EXERCISE SET:
A. Sum up the passage on El Centro's unemployment in two sentences.
B. According to the passage on El Centro's unemployment, where did the data on population and poverty come from?
C. Translate this sentence from the passage on El Centro's unemployment into Spanish: "Overall employment figures also came from the BLS."

The unemployment rate in El Centro, California, of 25.8% is the highest among U.S. metro areas. Though the metro area has shed thousands of jobs during the COVID-19 pandemic, it was struggling with high unemployment before the coronavirus-induced recession. In January, El Centro’s jobless rate stood at 18.4%, higher than every other metro area at the time. In El Centro, 9.6% of households live on less than $10,000 a year, compared with the national average of 6.3%, and 19.8% of households receive food stamps, well above the U.S. average of 11.3%.

In addition to weakening El Centro’s already struggling economy, COVID-19 has also taken a public health toll in the metro area. The area reported 5,633 known cases of the virus for every 100,000 people, the second-highest concentration in the country.

Methodology

To identify the cities with the worst unemployment problem right now, 24/7 Wall St. reviewed seasonally adjusted July 2020 unemployment rates at the metropolitan area level from the Bureau of Labor Statistics. We only listed the 35 U.S. metro areas with the highest unemployment rates.

In the case of a tie, the metro area that had a larger percentage decline in overall employment from January to July 2020 was ranked lower. Overall employment figures also came from the BLS.

Data on COVID-19 cases and cases per capita is current as of Sept. 6, 2020, and came from state and local health departments.

Data on population and poverty came from the U.S. Census Bureau’s 2018 American Community Survey.

AVAILABLE DATA:
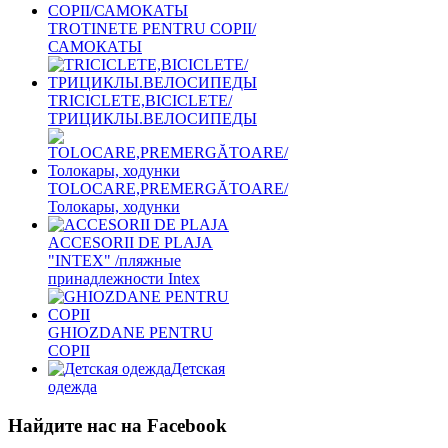
TROTINETE PENTRU COPII/
САМОКАТЫ
TRICICLETE,BICICLETE/
ТРИЦИКЛЫ.ВЕЛОСИПЕДЫ
TOLOCARE,PREMERGĂTOARE/
Толокары, ходунки
ACCESORII DE PLAJA
"INTEX" /пляжные
принадлежности Intex
GHIOZDANE PENTRU
COPII
Детская
одежда
Найдите нас на Facebook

RESPONSES PER TASK:
A. El Centro, California, has a 25.8% unemployment rate, the highest among U.S. metro areas, and it was already struggling before the pandemic, with a January jobless rate of 18.4%, higher than every other metro area at that time. COVID-19 has also taken a public health toll there, with 5,633 known cases for every 100,000 people, the second-highest concentration in the country.

B. The U.S. Census Bureau's 2018 American Community Survey.

C. Las cifras de empleo total también provinieron del BLS.